User research

User research in live

The aim of user research in the live phase is to:

  • assess people’s experience of using your service
  • understand evolving user needs
  • test new features, changes or improvements to your service

How to do user research in live

You need to think about your service from end to end and consider all the ways that users interact with it (including all tools, transactions, support and offline steps).

Who to research with

You must do research with a broad range of users, including:

  • those with limited digital access and confidence
  • people with a range of visual, hearing, motor and cognitive impairments
  • people who use assistive technologies, like screen readers or speech recognition software

You should also include people who provide the service or who support other users (for example, caseworkers, call centre agents and charity workers).
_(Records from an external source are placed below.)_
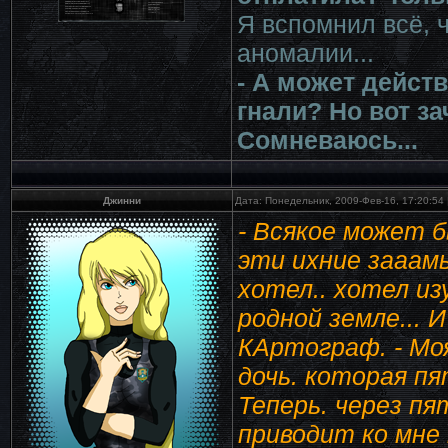
Я вспомнил всё, ч
аномалии...
- А может дейст
гнали? Но вот за
Сомневаюсь...
Джинни
Дата: Понедельник, 2009-Фев-16, 17:20:54
- Всякое может б
эти ихние зааамы
хотел.. хотел из
родной земле... И
КАртограф. - Моя
дочь. которая пя
Теперь. через пя
приводит ко мне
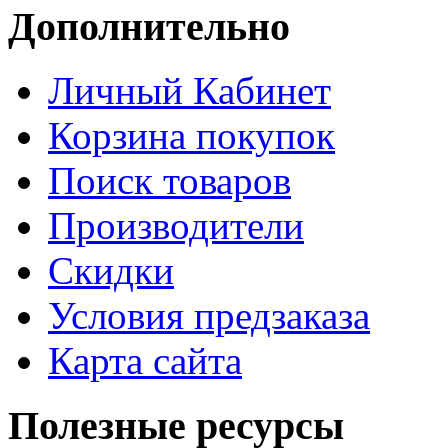
Дополнительно
Личный Кабинет
Корзина покупок
Поиск товаров
Производители
Скидки
Условия предзаказа
Карта сайта
Полезные ресурсы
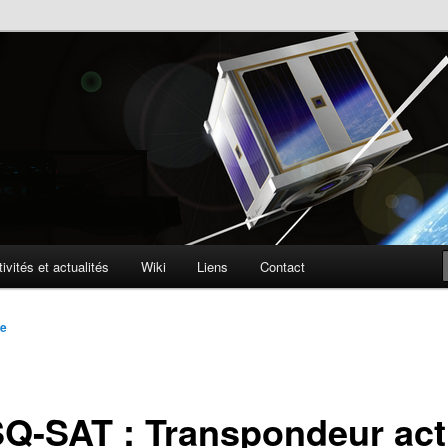
lite
ophone
ivités et actualités
Wiki
Liens
Contact
he
Q-SAT : Transpondeur acti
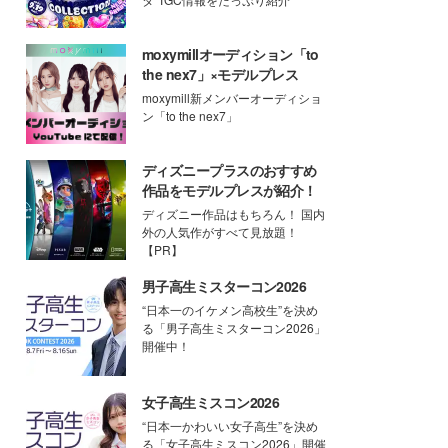
moxymillオーディション「to
the nex7」×モデルプレス
moxymill新メンバーオーディショ
ン「to the nex7」
ディズニープラスのおすすめ
作品をモデルプレスが紹介！
ディズニー作品はもちろん！ 国内
外の人気作がすべて見放題！
【PR】
男子高生ミスターコン2026
“日本一のイケメン高校生”を決め
る「男子高生ミスターコン2026」
開催中！
女子高生ミスコン2026
“日本一かわいい女子高生”を決め
る「女子高生ミスコン2026」開催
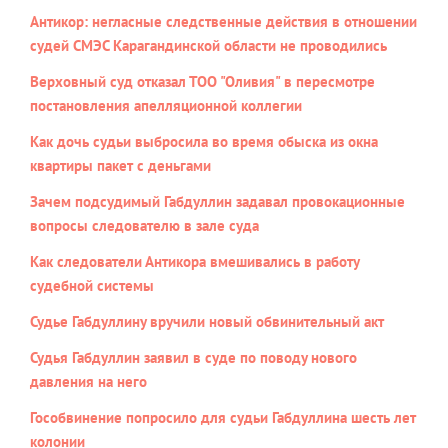
Антикор: негласные следственные действия в отношении
судей СМЭС Карагандинской области не проводились
Верховный суд отказал ТОО "Оливия" в пересмотре
постановления апелляционной коллегии
Как дочь судьи выбросила во время обыска из окна
квартиры пакет с деньгами
Зачем подсудимый Габдуллин задавал провокационные
вопросы следователю в зале суда
Как следователи Антикора вмешивались в работу
судебной системы
Судье Габдуллину вручили новый обвинительный акт
Судья Габдуллин заявил в суде по поводу нового
давления на него
Гособвинение попросило для судьи Габдуллина шесть лет
колонии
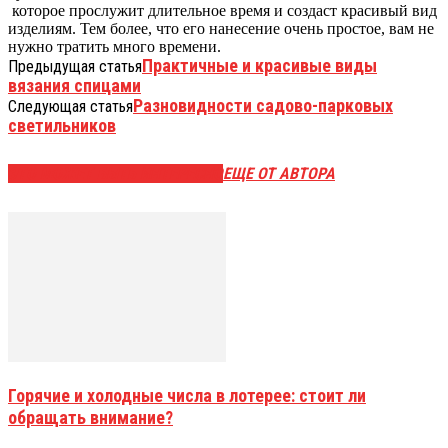
которое прослужит длительное время и создаст красивый вид
изделиям. Тем более, что его нанесение очень простое, вам не
нужно тратить много времени.
Практичные и красивые виды
Предыдущая статья
вязания спицами
Разновидности садово-парковых
Следующая статья
светильников
ЭТО МОЖЕТ БЫТЬ ИНТЕРЕСНО
ЕЩЕ ОТ АВТОРА
Горячие и холодные числа в лотерее: стоит ли
обращать внимание?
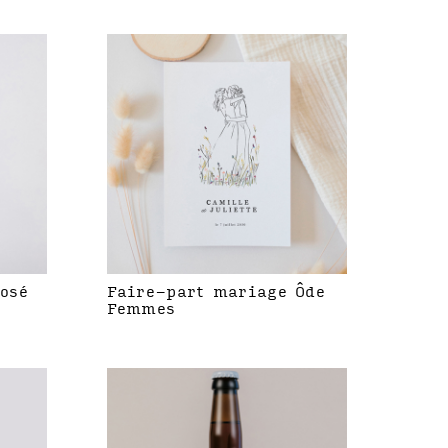
rosé
Faire-part mariage Ôde
Femmes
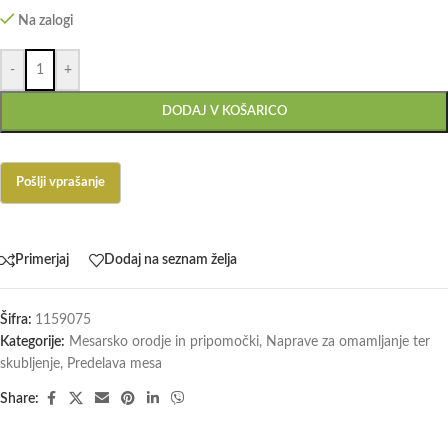
Na zalogi
-
+
DODAJ V KOŠARICO
Primerjaj
Dodaj na seznam želja
Šifra:
1159075
Kategorije:
Mesarsko orodje in pripomočki
,
Naprave za omamljanje ter
skubljenje
,
Predelava mesa
Share:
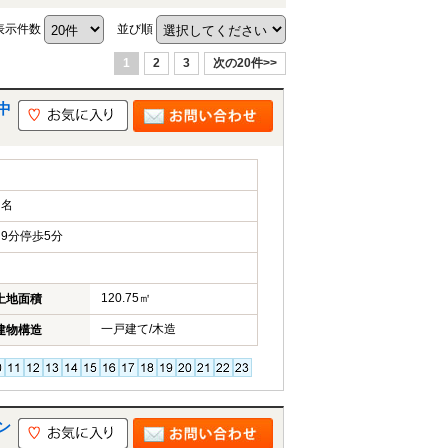
表示件数
並び順
1
2
3
次の20件>>
中
田名
9分停歩5分
120.75㎡
土地面積
一戸建て/木造
建物構造
ン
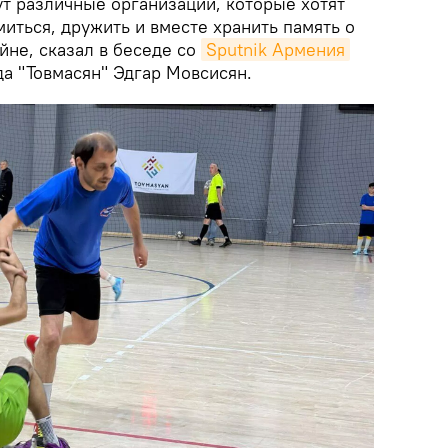
ут различные организации, которые хотят
иться, дружить и вместе хранить память о
йне, сказал в беседе со
Sputnik Армения
а "Товмасян" Эдгар Мовсисян.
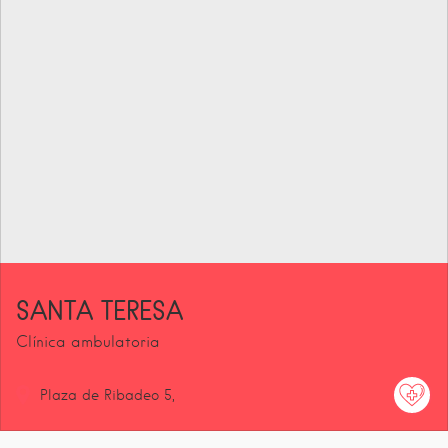
SANTA TERESA
Clínica ambulatoria
Plaza de Ribadeo
5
Learn more about finding user research participants.

Typical user research activities

In live, you can learn more about your users’ needs by:

  • reviewing web analytics and back-office data to measure service performance
  • analysing support tickets to identify problems users have with your service
  • doing surveys to collect broader feedback
  • using interviews, visits and usability testing to get a deeper understanding of any problems users tell you about
  • doing face-to-face and remote usability tests to find usability and accessibility issues with features you’ve added or changed
  • doing A/B testing (comparing 2 versions of a web page to see which performs better) on new and changed features

From these activities you’ll typically get:

  • a deeper understanding of how different kinds of users experience your service
  • insight into usability and accessibility issues and how to fix them
  • ideas for ways to improve your service in the future

You’ll be doing enough research when you understand how different kinds of people experience your service, and how their needs may be changing.